What you are asked to do:
Go through the records and tally the lines that include the word "shoulder". The answer is that total alone.

Data:
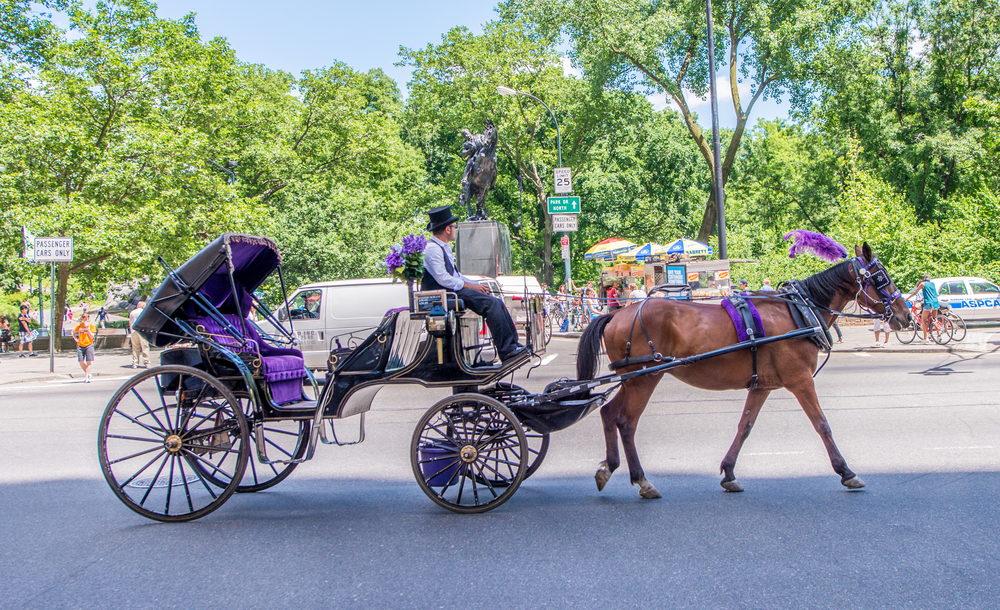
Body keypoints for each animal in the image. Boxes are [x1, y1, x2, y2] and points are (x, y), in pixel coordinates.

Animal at [576, 242, 912, 498]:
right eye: (881, 277)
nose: (906, 315)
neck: (798, 311)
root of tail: (618, 314)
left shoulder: (762, 385)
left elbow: (745, 426)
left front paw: (728, 472)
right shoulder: (801, 380)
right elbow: (822, 425)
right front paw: (845, 471)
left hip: (633, 379)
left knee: (609, 414)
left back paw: (609, 467)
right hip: (645, 377)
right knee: (626, 422)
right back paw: (641, 479)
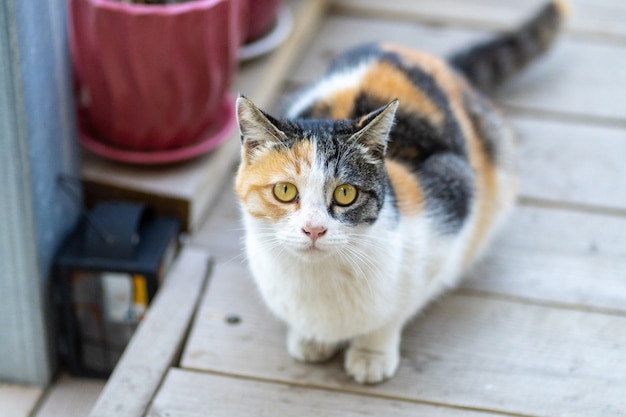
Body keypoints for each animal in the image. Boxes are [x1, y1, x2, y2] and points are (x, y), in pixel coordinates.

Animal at [233, 0, 564, 384]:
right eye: (285, 190)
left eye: (345, 194)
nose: (313, 229)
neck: (319, 277)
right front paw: (311, 338)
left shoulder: (449, 209)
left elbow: (396, 311)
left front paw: (371, 353)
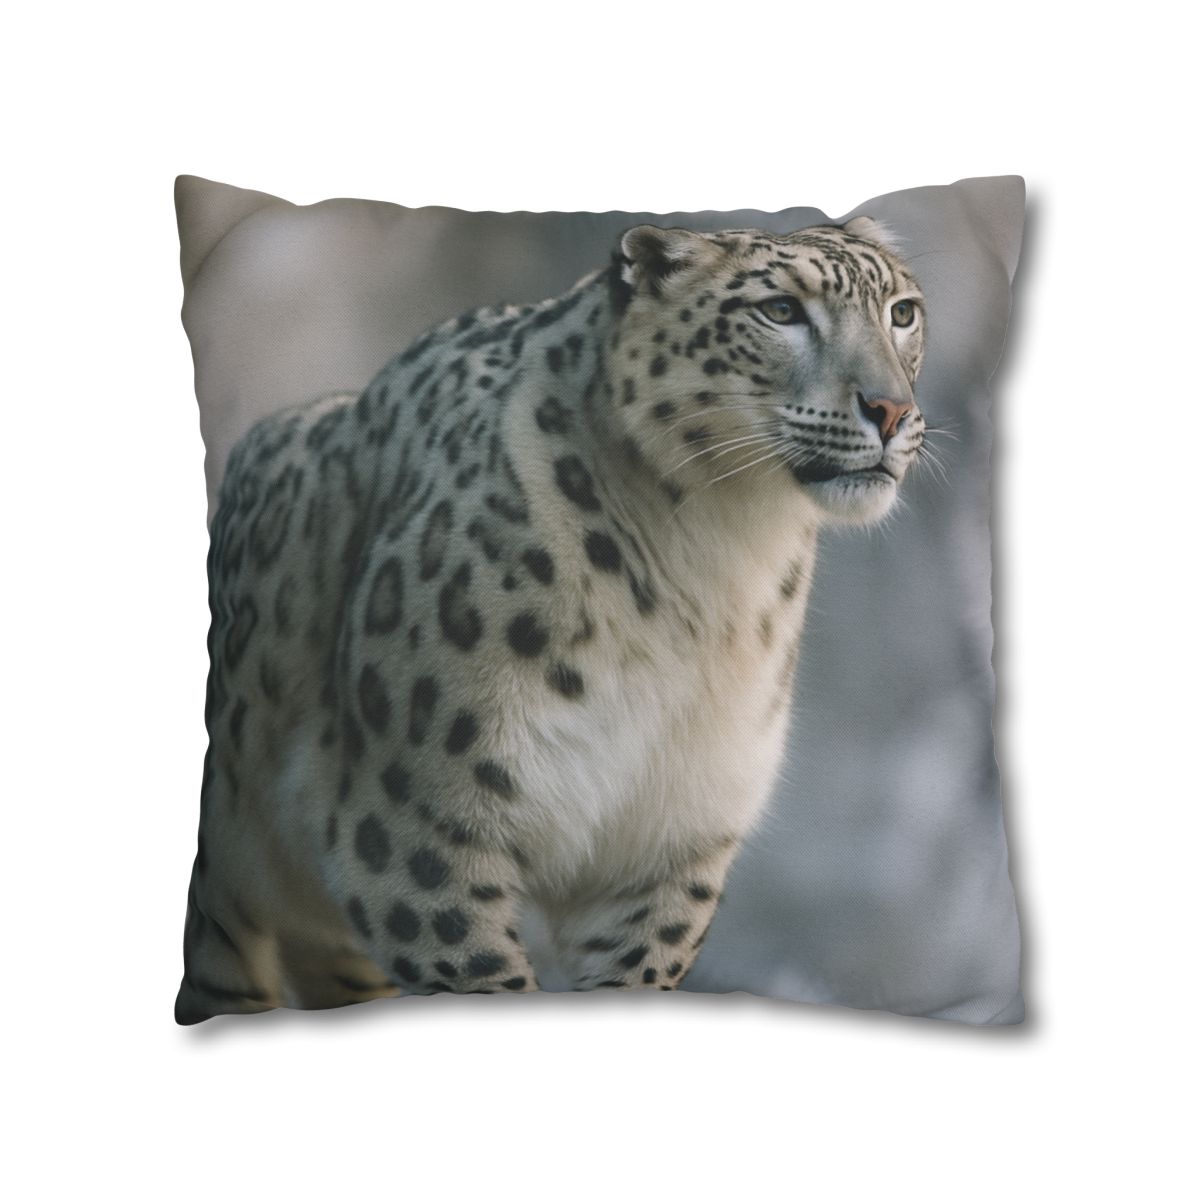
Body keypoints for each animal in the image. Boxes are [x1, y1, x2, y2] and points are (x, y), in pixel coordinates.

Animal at [176, 217, 927, 1023]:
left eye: (902, 313)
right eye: (780, 311)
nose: (891, 410)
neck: (718, 562)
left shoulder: (667, 842)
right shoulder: (417, 828)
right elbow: (480, 976)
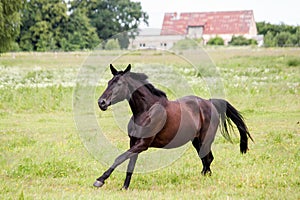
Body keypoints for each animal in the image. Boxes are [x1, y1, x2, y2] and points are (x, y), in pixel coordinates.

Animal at [94, 64, 253, 189]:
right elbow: (130, 165)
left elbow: (119, 158)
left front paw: (100, 180)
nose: (101, 102)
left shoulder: (143, 144)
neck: (146, 111)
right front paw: (125, 187)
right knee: (206, 159)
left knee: (208, 159)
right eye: (109, 82)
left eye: (119, 84)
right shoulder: (134, 142)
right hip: (196, 141)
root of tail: (209, 102)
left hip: (205, 139)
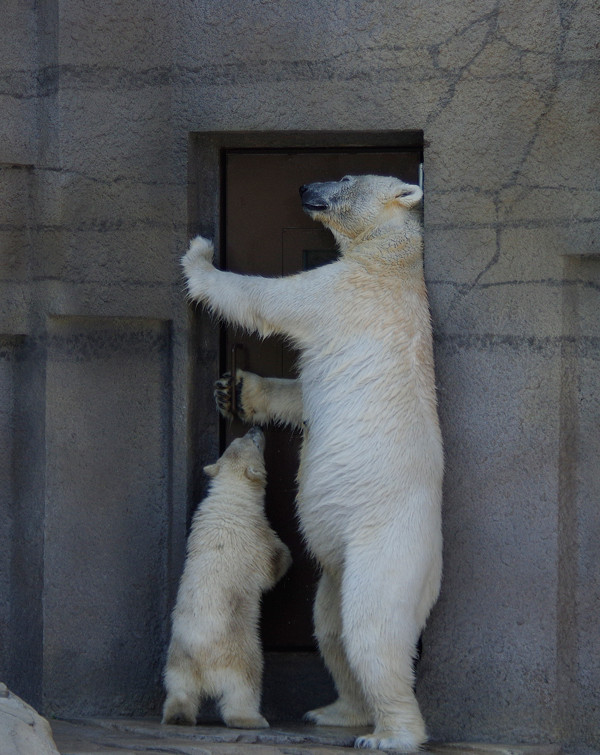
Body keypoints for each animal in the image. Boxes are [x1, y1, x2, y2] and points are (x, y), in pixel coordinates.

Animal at [184, 176, 446, 752]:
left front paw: (200, 256)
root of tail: (433, 574)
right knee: (329, 626)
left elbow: (270, 300)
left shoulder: (343, 294)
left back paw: (390, 734)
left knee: (370, 628)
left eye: (344, 178)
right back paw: (337, 711)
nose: (305, 185)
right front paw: (233, 390)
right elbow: (301, 399)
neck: (394, 259)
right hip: (339, 560)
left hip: (386, 547)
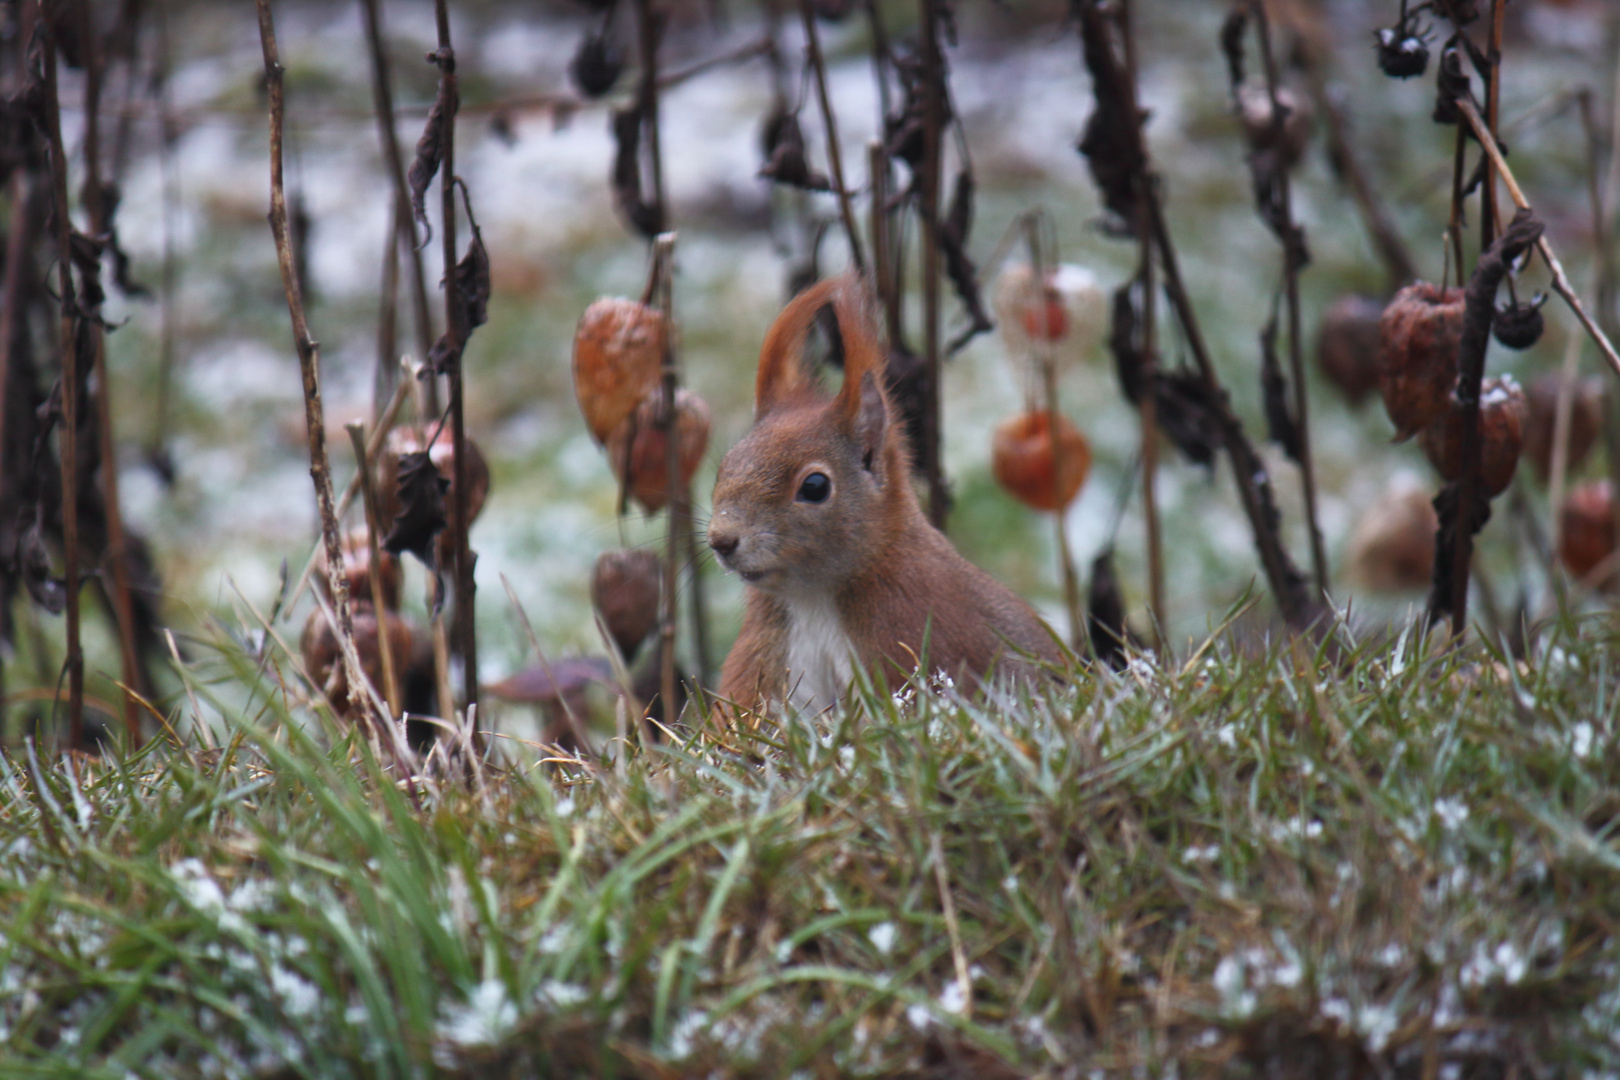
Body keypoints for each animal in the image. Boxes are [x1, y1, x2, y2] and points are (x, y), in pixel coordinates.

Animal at [709, 276, 1062, 718]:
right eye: (724, 465)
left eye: (815, 487)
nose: (721, 539)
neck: (812, 597)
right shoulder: (769, 658)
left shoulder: (914, 638)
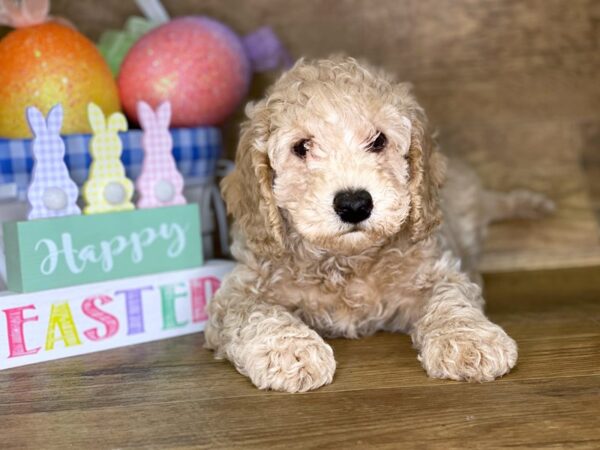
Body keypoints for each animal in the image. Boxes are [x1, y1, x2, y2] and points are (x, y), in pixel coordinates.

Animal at [204, 56, 556, 392]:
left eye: (378, 141)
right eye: (301, 147)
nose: (354, 204)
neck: (346, 262)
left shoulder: (434, 267)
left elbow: (450, 297)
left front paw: (470, 339)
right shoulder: (239, 289)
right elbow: (256, 312)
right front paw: (290, 352)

Your response:
12